Not being a parent, children’s clothing has never been a priority for me. And though my varied travels have brought me in contact with a wide range of people, never among them anyone involved in designing children’s clothing. In fact, aside from recognizing that children usually don’t run around naked I’ve hardly thought of children's clothing over the fifty years since I stopped wearing it.

It turns out some of it is cute: little girls’ t-shirts that say “Sweet & SASSY” and chest-covering depictions of T-Rex on shirts for boys for instance. Now my mother would have died before letting my sister wear a “Sweet & SASSY” shirt even if “sassy” were in lower case or merely a footnote. And Hiroko wasn’t at all convinced that her ten-year old nephew would like a giant dinosaur on his clothes. I know she is wrong about this, but Christmas is no time to declaim that men come from Mars at a very young age.

But the real eye-opening discovery of my first ever trip to Gymboree was finding such small clothes. At one point I stood thunderstruck that a boy’s shoulders could fit in the narrow gap between the sleeves. Fold one of the little girl’s shirts once or twice and it would fit in a pocket. My hands, nothing noteworthy in my keyboard-using profession, looked huge over the seat of those empty blue jeans.

The young people wearing those little clothes are literally in our huge hands whether we be parents or Uncle and Auntie. Juxtaposing the power in our hands against the delicacy of those tiny bodies reinforces the responsibility to treat them with reverence. For within each of those small frames God has placed a delicate spirit depending upon us and preparing to shape our unfolding world.

Wednesday, June 15, 2011

Cell Phone Sanity
Would this work?

I understand greed. I'm just not sure why we are so supportive of it.

We all want to talk on mobile phones.

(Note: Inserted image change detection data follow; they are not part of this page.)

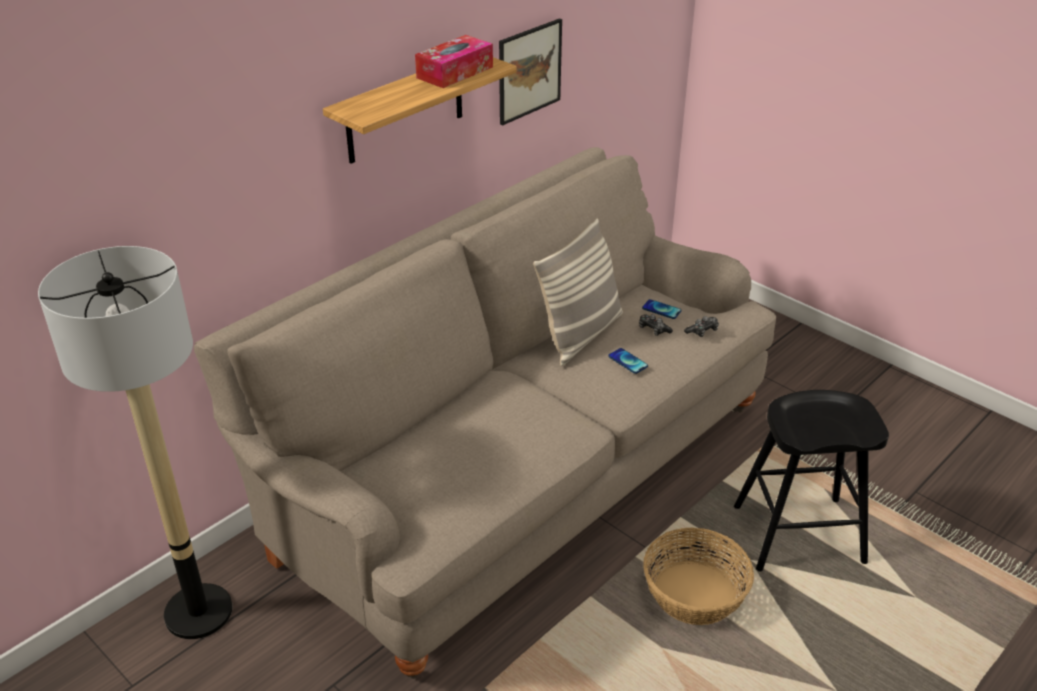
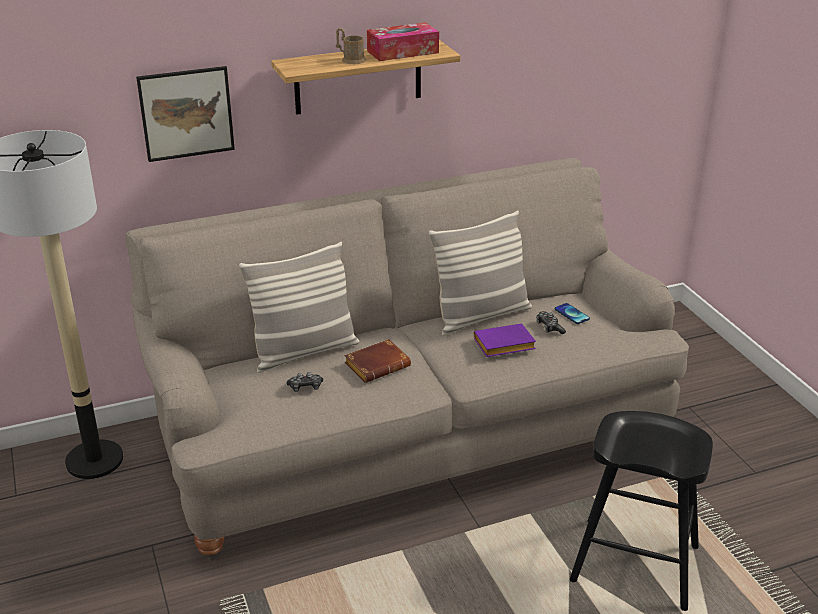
camera: 25 degrees right, 5 degrees down
(410, 92) = (350, 59): none -> brown mug
(435, 424) = (304, 352): none -> pillow
(525, 417) = (378, 365): none -> brown book
(529, 71) = (502, 70): picture -> picture (186, 113)
(628, 361) = (503, 346): phone -> purple book
(695, 594) = (496, 580): basket -> none
(702, 331) = (595, 340): game controller -> game controller (305, 387)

Many of us want to surf and do email on mobile devices. Some want to use Droids, some iPhones, some Blackberries. All of that is cool.

But why do we put up with Verizon, AT&T, T-Mobile, etc, using our airwaves to provide competing services when we could have one system on which any manufacturer's phone could work. The carriers subsidize the phone purchase price to get us stuck with their service contracts, virtually none of which are understandable.

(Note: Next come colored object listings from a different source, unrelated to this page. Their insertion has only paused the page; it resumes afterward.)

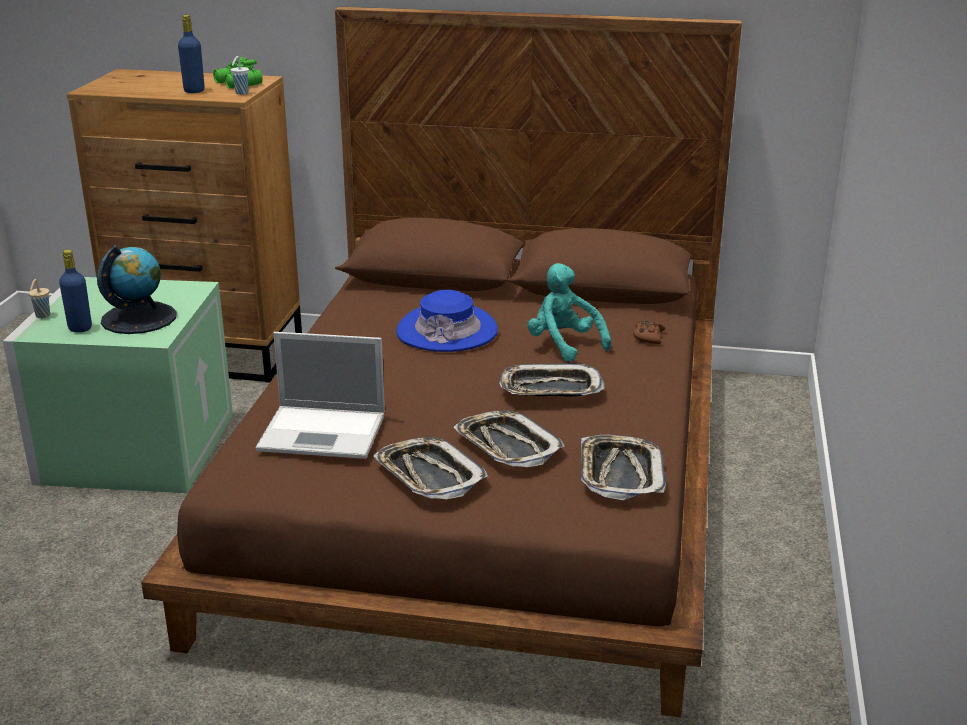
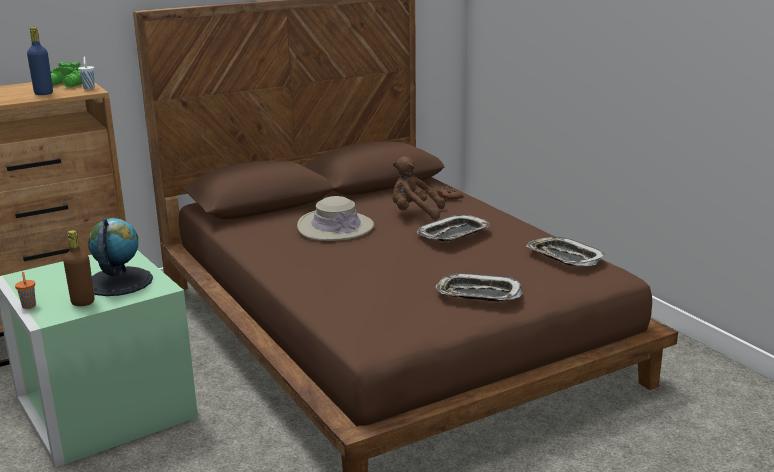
camera: 40 degrees left, 5 degrees down
(42, 316) = (29, 306): beige cup -> orange cup
(80, 328) = (83, 302): blue bottle -> brown bottle
(325, 432) = (380, 296): laptop -> none
(447, 331) = (335, 227): blue hat -> beige hat
(507, 446) = (486, 266): tray -> none
(564, 345) = (414, 213): turquoise plush toy -> brown plush toy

I'd rather have our taxes provide the service and let each of us choose which device suits our need - much the way we choose which cars to drive down the common highway.

Of course without Verizon Wireless and the others advertising heavily some other industry would have to pick up the tab for our TV shows. Maybe we can't win.

Sunday, April 24, 2011

The Prize Is Mine!

This year's award for the last yard mowed on our Street goes to me. I will spend the rest of this Easter Sunday basking in the good life that awaits me.

Even though I now work at home most days I have been assiduously avoiding yard work during the normal working hours. Do you think this was because I don't want anyone to see me working on the lawn when I should be in the office on the second floor? Nah, not really. It's because I just didn't want to do lawn work - perhaps a gift from Poe's imp of the perverse.

Over the past several weeks I've been in my office listening as a retired neighbor drove his lawn tractor around his yard cutting grass. The professional lawn service companies would come to other yards and work their magic. I'd hear their high-powered equipment droning. I'd give them a look through my street-facing window, and wonder if there was a chance in hell that they would come over and do my lawn also. That hasn't happened yet.

Finally on Wednesday evening the last neighbor with long over-the-winter grass got home early enough to ride his tractor over all of his yard. That meant that the prize was mine. All I had to do was mow my own lawn so that people would know that I wasn't dead or uninterested in the competition.

Today, Easter 2011, I rolled the Honda self-propelled mower from the garage, filled the tank and cut the grass.

My prize? You may be wondering what I won. A free at-home service call for my lawn mower? An azalea for that needs-something spot along the west side of the driveway? A glass of Gatorade?

No. There is no prize. In fact, there was no competition. I didn't attempt to win anything by taking so long to mow my lawn. I have just been too tired and lazy.